With negotiations and compromises, Russia and the US could exchange more prisoners in the future, President Vladimir Putin said on Friday.
Commenting on the swap of American basketball star Brittney Griner and Russian national Viktor Bout, Putin said it happened because “compromises were found.”
“We do not rule out continuing such efforts in the future,” the Russian president said at a news conference in Bishkek, the capital of Kyrgyzstan, after a Eurasian Economic Union (EAEU) summit.
According to Putin, contacts between Russian and US intelligence services were initiated by the Americans and carried out “in a normal working mode.”
“We did not expect anything supernatural from them … We agreed that these contacts will continue,” he added.

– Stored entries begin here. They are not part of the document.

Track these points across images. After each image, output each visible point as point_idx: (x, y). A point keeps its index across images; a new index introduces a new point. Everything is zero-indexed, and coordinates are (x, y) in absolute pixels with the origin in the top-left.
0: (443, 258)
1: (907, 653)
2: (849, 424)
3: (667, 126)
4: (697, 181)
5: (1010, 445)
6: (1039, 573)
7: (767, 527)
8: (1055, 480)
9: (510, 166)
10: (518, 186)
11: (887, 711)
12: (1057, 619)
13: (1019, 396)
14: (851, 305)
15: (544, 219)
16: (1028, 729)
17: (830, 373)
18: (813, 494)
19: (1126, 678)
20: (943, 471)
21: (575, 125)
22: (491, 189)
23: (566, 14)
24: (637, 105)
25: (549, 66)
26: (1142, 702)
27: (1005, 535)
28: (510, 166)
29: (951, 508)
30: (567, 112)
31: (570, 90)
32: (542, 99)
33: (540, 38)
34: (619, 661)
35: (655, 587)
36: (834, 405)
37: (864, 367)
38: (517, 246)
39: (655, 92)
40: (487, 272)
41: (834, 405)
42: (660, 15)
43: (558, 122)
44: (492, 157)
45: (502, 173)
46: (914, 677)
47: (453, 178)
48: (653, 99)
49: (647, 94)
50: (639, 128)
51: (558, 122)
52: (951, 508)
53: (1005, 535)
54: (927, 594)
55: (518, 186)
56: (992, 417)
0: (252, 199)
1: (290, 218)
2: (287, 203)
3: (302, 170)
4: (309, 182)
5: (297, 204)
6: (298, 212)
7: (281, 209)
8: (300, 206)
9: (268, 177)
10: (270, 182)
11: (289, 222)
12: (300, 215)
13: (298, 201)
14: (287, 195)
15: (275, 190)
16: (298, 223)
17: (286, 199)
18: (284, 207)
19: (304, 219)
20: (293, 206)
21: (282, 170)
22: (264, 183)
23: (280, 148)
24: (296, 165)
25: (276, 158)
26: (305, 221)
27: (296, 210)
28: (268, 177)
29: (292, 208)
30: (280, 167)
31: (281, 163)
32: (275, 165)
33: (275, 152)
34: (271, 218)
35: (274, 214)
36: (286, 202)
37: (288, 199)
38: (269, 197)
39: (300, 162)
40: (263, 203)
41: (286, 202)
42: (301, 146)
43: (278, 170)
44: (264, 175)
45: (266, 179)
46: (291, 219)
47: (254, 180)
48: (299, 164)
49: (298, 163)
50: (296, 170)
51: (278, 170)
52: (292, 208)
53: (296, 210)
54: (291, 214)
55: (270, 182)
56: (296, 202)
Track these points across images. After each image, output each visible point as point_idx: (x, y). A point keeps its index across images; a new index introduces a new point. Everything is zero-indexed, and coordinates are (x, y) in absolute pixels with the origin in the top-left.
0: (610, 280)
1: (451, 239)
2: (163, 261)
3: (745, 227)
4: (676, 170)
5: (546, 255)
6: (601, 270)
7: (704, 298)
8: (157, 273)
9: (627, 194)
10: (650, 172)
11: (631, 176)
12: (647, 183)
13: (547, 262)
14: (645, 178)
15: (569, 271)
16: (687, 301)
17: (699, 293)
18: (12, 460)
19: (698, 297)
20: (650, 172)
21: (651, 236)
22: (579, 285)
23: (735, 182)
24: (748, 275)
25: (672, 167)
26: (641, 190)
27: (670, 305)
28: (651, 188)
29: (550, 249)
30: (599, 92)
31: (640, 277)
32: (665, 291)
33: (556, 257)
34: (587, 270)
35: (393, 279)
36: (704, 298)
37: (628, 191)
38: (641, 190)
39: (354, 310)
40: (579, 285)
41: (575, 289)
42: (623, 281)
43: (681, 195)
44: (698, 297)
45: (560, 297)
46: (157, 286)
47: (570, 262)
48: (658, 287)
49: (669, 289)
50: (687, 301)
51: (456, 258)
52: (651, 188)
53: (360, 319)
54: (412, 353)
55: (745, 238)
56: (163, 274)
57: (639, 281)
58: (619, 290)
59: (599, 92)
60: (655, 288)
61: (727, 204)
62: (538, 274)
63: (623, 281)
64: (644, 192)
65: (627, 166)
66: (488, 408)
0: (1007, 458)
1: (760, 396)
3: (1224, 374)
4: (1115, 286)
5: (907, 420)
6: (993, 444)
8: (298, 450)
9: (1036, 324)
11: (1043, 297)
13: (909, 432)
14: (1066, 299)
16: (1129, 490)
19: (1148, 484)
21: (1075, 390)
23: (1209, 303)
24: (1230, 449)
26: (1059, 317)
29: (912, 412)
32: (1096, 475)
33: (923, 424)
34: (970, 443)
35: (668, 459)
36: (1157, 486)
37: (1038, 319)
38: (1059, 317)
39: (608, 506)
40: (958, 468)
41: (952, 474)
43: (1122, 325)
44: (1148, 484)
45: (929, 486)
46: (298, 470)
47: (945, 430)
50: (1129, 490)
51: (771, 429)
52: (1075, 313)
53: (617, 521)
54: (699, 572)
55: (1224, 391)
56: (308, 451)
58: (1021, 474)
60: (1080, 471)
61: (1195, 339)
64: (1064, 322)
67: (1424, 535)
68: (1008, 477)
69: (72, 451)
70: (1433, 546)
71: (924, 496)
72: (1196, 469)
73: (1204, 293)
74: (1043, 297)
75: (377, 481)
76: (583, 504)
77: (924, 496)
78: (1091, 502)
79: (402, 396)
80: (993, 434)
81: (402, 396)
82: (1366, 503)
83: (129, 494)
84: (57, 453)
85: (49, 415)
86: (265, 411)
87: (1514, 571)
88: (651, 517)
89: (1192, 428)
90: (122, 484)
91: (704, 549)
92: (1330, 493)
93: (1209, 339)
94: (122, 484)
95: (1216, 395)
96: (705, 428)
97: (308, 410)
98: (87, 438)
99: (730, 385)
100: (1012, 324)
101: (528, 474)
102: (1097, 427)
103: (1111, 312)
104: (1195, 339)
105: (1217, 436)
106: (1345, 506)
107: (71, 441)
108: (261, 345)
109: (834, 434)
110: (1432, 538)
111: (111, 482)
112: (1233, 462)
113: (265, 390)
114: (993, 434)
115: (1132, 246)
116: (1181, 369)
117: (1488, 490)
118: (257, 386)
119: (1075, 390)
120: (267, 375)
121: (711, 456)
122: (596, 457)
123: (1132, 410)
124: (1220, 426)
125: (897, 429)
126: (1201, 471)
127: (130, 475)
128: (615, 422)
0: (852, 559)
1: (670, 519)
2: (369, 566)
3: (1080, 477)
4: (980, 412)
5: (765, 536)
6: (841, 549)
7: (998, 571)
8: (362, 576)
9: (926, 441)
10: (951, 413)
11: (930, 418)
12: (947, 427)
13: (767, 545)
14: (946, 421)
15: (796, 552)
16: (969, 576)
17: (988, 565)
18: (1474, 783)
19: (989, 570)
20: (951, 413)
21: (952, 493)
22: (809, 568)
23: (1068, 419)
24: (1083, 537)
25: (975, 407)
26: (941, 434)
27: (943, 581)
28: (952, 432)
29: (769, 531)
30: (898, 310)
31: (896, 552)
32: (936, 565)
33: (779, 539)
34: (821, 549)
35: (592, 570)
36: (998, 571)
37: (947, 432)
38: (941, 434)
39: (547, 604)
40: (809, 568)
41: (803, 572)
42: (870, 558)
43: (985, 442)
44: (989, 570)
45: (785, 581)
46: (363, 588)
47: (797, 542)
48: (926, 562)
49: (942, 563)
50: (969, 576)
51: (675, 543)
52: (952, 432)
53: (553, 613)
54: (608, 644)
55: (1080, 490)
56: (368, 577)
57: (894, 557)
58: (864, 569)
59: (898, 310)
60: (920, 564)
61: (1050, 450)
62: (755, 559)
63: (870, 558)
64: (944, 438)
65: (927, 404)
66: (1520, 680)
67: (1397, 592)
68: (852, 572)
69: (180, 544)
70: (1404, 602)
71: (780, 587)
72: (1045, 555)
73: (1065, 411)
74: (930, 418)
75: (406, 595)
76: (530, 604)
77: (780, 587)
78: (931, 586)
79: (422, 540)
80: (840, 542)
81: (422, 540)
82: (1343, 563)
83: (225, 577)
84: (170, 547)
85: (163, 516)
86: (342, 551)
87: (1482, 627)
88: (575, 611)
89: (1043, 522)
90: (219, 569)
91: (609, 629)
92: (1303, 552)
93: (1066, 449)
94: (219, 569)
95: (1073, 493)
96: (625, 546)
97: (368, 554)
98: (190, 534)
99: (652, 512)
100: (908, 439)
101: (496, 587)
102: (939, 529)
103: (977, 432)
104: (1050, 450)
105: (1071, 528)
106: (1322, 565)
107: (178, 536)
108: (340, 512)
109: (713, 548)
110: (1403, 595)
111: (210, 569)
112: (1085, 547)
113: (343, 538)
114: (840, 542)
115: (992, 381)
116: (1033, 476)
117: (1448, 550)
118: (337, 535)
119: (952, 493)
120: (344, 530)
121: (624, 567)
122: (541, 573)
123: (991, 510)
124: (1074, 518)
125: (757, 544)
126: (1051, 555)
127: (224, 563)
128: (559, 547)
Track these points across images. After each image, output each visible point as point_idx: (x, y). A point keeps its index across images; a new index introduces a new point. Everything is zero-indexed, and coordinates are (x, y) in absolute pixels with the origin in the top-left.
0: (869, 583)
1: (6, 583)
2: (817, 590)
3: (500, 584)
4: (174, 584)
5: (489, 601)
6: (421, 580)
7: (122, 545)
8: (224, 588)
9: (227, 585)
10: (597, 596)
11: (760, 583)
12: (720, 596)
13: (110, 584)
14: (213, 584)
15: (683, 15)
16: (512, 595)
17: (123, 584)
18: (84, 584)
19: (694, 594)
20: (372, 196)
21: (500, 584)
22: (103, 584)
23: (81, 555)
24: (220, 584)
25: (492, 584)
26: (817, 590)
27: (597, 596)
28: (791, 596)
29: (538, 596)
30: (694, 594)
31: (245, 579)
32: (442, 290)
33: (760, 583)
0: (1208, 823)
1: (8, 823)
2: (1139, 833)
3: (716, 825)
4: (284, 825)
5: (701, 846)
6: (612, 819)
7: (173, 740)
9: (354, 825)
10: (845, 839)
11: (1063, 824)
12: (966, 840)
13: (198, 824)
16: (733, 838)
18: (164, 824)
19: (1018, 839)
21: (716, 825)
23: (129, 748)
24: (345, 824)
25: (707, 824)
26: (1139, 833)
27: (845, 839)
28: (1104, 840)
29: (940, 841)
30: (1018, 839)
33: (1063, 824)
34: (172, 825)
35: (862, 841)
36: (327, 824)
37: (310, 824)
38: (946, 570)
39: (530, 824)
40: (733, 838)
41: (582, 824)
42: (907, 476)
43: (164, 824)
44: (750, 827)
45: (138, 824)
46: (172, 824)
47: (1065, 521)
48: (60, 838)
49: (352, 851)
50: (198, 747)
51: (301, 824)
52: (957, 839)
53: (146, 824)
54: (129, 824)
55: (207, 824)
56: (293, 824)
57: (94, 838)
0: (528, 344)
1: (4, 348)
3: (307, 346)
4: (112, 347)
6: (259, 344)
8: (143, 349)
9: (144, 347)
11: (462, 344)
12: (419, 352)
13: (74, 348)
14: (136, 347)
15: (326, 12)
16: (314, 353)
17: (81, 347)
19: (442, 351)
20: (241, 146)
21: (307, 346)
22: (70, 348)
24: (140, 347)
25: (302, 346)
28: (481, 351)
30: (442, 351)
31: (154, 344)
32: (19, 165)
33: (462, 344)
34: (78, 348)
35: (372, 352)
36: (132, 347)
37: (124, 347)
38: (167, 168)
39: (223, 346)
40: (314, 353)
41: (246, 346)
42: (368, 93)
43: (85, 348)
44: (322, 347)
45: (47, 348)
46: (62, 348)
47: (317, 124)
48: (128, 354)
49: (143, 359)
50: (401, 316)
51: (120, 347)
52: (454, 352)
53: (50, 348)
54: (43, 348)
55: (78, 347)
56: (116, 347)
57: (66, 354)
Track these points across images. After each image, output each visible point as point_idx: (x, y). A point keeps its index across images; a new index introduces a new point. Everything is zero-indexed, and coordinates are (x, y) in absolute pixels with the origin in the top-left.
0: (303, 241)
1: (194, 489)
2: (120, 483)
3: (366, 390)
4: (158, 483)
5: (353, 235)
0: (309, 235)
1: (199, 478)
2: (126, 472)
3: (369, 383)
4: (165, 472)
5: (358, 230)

To a question about more prisoner swaps, he said: “Everything is possible. It is a result of talks and the ability to compromise.”
However, he refuted the impression that prisoner exchanges could lead to dialogue with the US on other issues, saying the ongoing intelligence-level talks are focused on a single issue.
To a question about Russia’s nuclear doctrine, Putin said Moscow could take a leaf out of Washington’s page, including the strategy of “a disarming strike.”
“The US has a preemptive strike theory, first. Secondly, they are developing a disarming strike system. What is it? This is a strike by modern high-tech means, which could destroy control points and deprive the enemy of these control systems, and so on,” he elaborated.
“If we are to talk about this disarming strike, then maybe we should think about emulating the achievements of our American partners, their ideas of ensuring their security?” he said.
Russia will respond to oil price cap in next few days
Putin denounced the West’s decision to impose a price cap on Russian oil exports as “silly, harmful, and ill-considered,” reiterating that Moscow will not do business with countries who support the move.
EU countries last week agreed on a $60 per barrel price cap for Russian crude oil exports transported by sea, and have been joined by the G7 states and Australia.
The Russian president warned that lower prices will deprive the energy sector of investment, which could lead to shortages and “skyrocketing prices.”
If Russia agrees to this price cap, such measures could be applied to other areas and lead to a greater disruption of global market and economic principles, he added.
Putin said the $60 limit is almost around the price that Russia normally charges for its oil, meaning it will not be suffering losses in any case.
Moscow will unveil “specific steps” in response to the price cap in the next few days, he said, adding that the measures will be outlined in a presidential decree.
Putin said EAEU countries have agreed to establish a common gas trade market within two years, with an agreement likely between Russia, Kazakhstan, and Uzbekistan.
Zero trust between Russia and the West
Turning to the Ukraine conflict, Putin said a settlement will not be easy and could take some time.
After former German Chancellor Angela Merkel’s “unexpected and disappointing” statements on the 2014 Minsk agreement, there is almost zero trust between Russia and the West, he said.
He was referring to Merkel’s comments in a recent German media interview that the deal was only signed to buy Ukraine some time to become stronger.
After such statements it is not clear how we can look for any agreements in the future, Putin said.
He said Russia believed the German government, although it was supporting Ukraine, was sincerely looking for a settlement based on principles.
“They were deceiving us. The point was only to pump Ukraine with weapons and prepare for combat,” said Putin.
“Apparently, we got our bearings late. Maybe it all should have started earlier,” he added, referring to what Moscow calls its “special military operation” in Ukraine.
Putin also ruled out any more military recruitment drives in Russia.